Соседка, поспешно занявшая место больной, — женщина солидная, ей под пятьдесят. Ее круглая голова слегка откинута назад, так что кажется, будто она тяжелее, чем туловище. А ровная стрижка «под каре» неизменно одинакова, и создается впечатление, что ее седеющие волосы никогда не растут, им это запрещено хозяйкой, женщиной сильной воли. Пальто у этой дамы (мадам Агра, или Ангра, или Аграр, как ее называет мсье Клод) такого же серо-антрацитового цвета, слегка смягченного меховым воротничком, тоже серым, но более светлого тона, пушистым, как только что вылупившийся цыпленок; воротничок этот можно сравнить с воплем отчаяния, который издает генерал в зените славы, или с криком «мамочка», невольно вырвавшимся из груди мужественного человека. Речи мадам Агра всегда такие благодушные, суждения всегда такие благоразумные. Стоит ей открыть рот, и она кажется даже привлекательной, да и воротник пальто уже не выглядит так нелепо. Со своего места я вижу ее профиль с правой стороны, и иногда, в пылу разговора, она оборачивается ко мне с улыбкой, наполовину от меня скрытой, но очаровательной. Женщина, которая садится в автобус за много остановок до меня и проделывает этот путь изо дня в день долгие годы, мне улыбается, а ведь она должна бы относиться ко мне примерно так, как потомки первых поселенцев, прибывших в Америку на «Мэйфлауэре», к эмигрантам, которых забросило туда волной золотой лихорадки; такой жест с ее стороны — свидетельство того, что она человек приветливый, чужда всякого тщеславия.

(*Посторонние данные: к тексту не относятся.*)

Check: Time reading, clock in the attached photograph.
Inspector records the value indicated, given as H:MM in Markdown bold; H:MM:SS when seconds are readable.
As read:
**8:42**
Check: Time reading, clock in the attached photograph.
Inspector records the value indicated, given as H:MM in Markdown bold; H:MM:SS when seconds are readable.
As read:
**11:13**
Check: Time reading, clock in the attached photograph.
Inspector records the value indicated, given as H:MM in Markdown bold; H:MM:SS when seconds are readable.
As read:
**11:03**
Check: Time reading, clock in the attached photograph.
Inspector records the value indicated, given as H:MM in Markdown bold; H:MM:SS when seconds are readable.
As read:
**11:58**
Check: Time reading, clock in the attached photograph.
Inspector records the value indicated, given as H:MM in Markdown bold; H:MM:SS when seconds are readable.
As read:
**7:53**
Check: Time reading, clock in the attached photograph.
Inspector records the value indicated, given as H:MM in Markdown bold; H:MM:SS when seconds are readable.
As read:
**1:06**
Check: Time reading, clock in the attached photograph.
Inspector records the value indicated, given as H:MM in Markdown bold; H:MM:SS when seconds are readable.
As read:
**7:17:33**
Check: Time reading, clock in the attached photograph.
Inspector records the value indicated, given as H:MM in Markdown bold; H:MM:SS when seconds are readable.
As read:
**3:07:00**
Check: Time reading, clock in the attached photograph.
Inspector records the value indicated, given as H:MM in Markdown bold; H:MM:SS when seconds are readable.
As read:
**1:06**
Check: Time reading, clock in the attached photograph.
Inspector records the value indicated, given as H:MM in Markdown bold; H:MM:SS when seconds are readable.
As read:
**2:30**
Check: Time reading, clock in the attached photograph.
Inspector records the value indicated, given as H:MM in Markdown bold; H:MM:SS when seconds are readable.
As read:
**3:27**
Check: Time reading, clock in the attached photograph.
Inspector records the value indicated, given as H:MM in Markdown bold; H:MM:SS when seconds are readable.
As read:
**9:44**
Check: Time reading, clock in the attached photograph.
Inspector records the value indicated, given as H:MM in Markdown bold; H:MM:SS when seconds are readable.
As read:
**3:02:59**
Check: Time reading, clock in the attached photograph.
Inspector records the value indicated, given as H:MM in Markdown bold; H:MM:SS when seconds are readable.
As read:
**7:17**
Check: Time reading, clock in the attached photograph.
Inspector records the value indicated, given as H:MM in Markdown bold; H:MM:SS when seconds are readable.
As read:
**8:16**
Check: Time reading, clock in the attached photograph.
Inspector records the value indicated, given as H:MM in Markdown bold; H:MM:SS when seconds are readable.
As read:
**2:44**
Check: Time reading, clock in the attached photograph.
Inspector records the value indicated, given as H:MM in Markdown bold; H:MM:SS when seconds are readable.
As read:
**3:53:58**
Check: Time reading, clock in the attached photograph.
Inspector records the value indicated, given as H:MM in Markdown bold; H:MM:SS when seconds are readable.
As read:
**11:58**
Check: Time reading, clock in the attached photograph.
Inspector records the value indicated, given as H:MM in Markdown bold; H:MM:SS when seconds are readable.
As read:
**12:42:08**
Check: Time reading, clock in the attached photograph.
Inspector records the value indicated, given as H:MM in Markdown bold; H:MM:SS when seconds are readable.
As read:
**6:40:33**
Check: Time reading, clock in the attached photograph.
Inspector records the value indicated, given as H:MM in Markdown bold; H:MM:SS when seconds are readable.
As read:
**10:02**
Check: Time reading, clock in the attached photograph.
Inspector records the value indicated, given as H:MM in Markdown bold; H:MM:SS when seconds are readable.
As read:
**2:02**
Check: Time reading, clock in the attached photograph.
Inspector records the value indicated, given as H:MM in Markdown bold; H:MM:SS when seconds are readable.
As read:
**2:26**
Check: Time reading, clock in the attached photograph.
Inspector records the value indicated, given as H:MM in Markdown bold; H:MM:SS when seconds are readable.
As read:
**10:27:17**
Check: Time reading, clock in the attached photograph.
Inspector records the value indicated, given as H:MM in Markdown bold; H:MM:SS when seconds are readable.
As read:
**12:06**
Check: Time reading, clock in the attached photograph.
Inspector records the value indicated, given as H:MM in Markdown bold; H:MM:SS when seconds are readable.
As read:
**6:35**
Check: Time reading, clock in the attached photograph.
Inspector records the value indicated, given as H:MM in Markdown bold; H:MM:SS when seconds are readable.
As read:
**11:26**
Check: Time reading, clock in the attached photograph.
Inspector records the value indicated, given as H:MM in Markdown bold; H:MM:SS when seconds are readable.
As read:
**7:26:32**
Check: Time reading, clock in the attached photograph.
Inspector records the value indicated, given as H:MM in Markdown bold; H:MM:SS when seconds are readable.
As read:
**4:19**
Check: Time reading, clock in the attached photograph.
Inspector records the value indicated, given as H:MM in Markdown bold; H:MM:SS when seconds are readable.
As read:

Тогда как мсье Клод охотно увязает в умозрительных рассуждениях о правительстве или о дорожном движении, мадам Агра — женщина практичная, к пустым фантазиям склонности не имеет. С другой стороны, она из тех, у кого всегда бывают контрамарки, хоть она и не принадлежит к театральному миру. Однажды она даже пригласила Клода в «Олимпию». Он был очень смущен, правда, отчего, мы так и не узнали, то ли выходом в свет вместе с мадам Агра, то ли перспективой увидеть звезд. Она разрабатывала программу вечера со всей возможной пунктуальностью: час и место встречи, ужин — до или после концерта, все скрупулезно обсуждалось.

— Единственное, — говорил Клод, — о чем я прошу — лишь бы директора не встретить.

В чем причина такой неприязни, выяснить у него так никто и не смог.

— В любом случае, — говорит мадам Агра с видом человека компетентного, — могу вам обещать, что вы его не увидите. — И добавляет: — Вечерний костюм надевать незачем. Лишь бы чистый.

— Не уверяйте меня, что можно прийти вот в этом, — отвечает Клод, нервно смеясь.

— Я именно так и пойду, вот в этом.

Она поглаживает воротничок своего очень приличного пальто. Жест этот призван подчеркнуть, что именно мех придает одежде шарм и достоинство.

В детстве у меня была похожая меховая горжетка: два крохотных зверька, куницы что ли, хвосты врозь, мордочка к мордочке, — я носила их как шарф. Я долго хранила эту горжетку, но, как это ни странно для меня, хотя я прекрасно помню о ней, я не знаю, куда ее подевала. Быть может, маленькое чудище о двух головах и сейчас еще спит где-то в доме.